Clovis expects to file an IND for NSCLC candidate in 2012, and NIAID contractors will conduct preclinical tests of HCV drug.
Avila Therapeutics is reporting the advancement of a cancer drug candidate under its agreement with Clovis Oncology as well as a new deal with the NIAID in HCV. The company entered into a nonclinical evaluation agreement that allows it to access the NIAID’s preclinical services program to further evaluate AVL-192, a targeted, irreversible covalent inhibitor of the HCV protease (NS3).
“NS3 protease is now recognized as a key target of therapeutic intervention in HCV infection, and the ability of AVL-192 to strike at known drug-resistant mutations will be a critical feature of next-generation protease inhibitors,” notes Juswinder Singh, Ph.D., Avila CSO.
AVL-192 forms an irreversible bond with Cys159, a non-catalytic amino acid that is present in all variants of HCV protease, thus creating the potential for inhibition across all known HCV genotypes, Avila explains. In addition, the compound has shown unusually high potency by demonstrating the ability to clear replicon cells as a monotherapy in vitro, the firm adds.
Separately, Avila reported that its partnership with Clovis Oncology for epidermal growth factor receptor mutant-selective inhibitor (EMSI) has resulted in the selection of a candidate to advance into clinical development.

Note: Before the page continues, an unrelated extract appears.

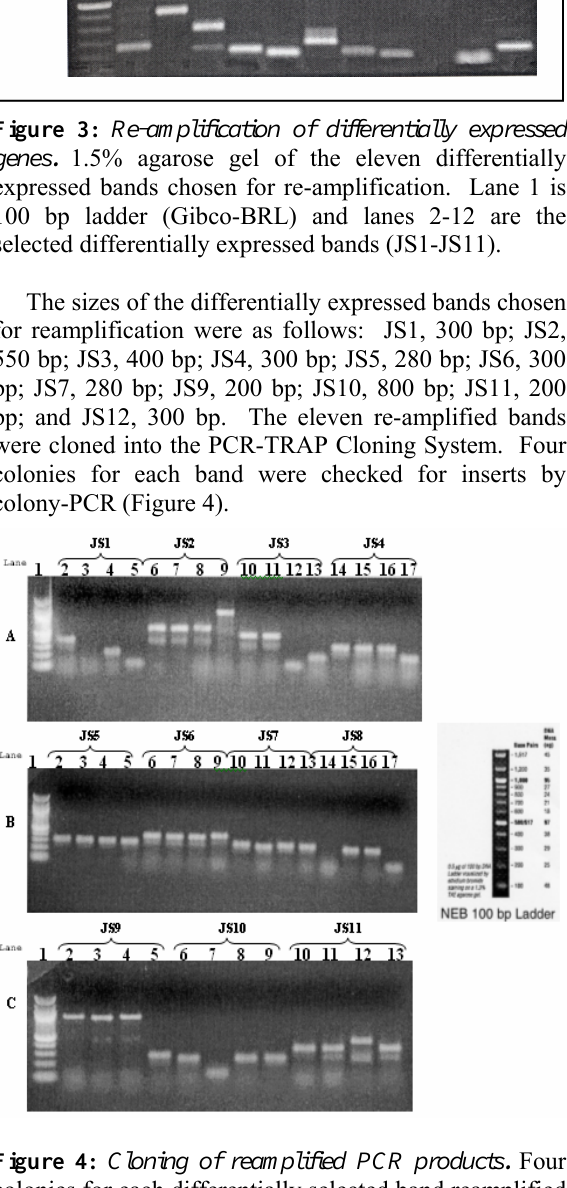
Figure 4: Cloning of reamplified PCR products. Four colonies for each differentially selected band reamplified were checked for inserts by colony PCR. 100 bp ladder (NEB) was used as a size standard in lanes 1A, 1B and 1C for gels. JS represents selected differentially bands from normal and UVB irradiated corneal epithelial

Clovis is now advancing the drug candidate into preclinical development for the treatment of non-small cell lung cancer (NSCLC).
An IND application is planned for the first half of 2012. In parallel, Clovis will develop a companion diagnostic with Roche Molecular Diagnostics. Under terms of their deal, inked in May 2010, Avila is eligible to receive development, regulatory, and sales-based milestone payments totaling $209 million as well as tiered royalties.
The selected compound, called CO-1686 (AVL-301), has demonstrated tumor regression activity in animal models carrying both the activating mutation of EGFR and the T790M mutation that is resistant to approved drug therapies. It did not show significant inhibition of normal EGFR, which is a source of dose-limiting toxicities for current EGFR-targeted therapies, the companies point out.
T790M drives roughly 50% of NSCLC cases that are resistant to existing EGFR therapy, according to Clovis and Avila. They say that patients with tumors containing this secondary mutation are also resistant to second-generation pan-ErbB inhibitors currently in clinical development.
By inhibiting both T790M and the initial activating mutations, the EMSI program offers the prospect of effective drug treatment for first- and second-line NSCLC patients with activating EGFR mutations, the firms point out. With sparing of the wild-type EGFR, the EMSI program could also offer an improved therapeutic window compared to current therapies in a first-line setting.
“We have made excellent progress in advancing this EGFR mutant-selective inhibitor program, further validating the robustness of Avila’s platform and our ability to design targeted covalent drugs,” says Katrine S. Bosley, CEO of Avila Therapeutics. “This partnered program with Clovis, along with Avila’s proprietary clinical program targeting bruton’s tyrosine kinase (Btk), show our advancement of drug candidates and exemplify the range of important problems that can be solved with targeted covalent drugs.”
Covalent drugs are able to establish a strong and enduring bond that exceeds the more temporary binding of conventional drugs. They may thus provide prolonged duration of action through this silencing of the disease target.
Avila currently has three covalent drug programs that were developed on its Avilomics platform. The most advanced candidate is AVL-292, a potential treatment for cancer and autoimmune diseases. It is currently in Phase I testing. Besides Clovis, the company also has collaborations with Sanofi and Novartis.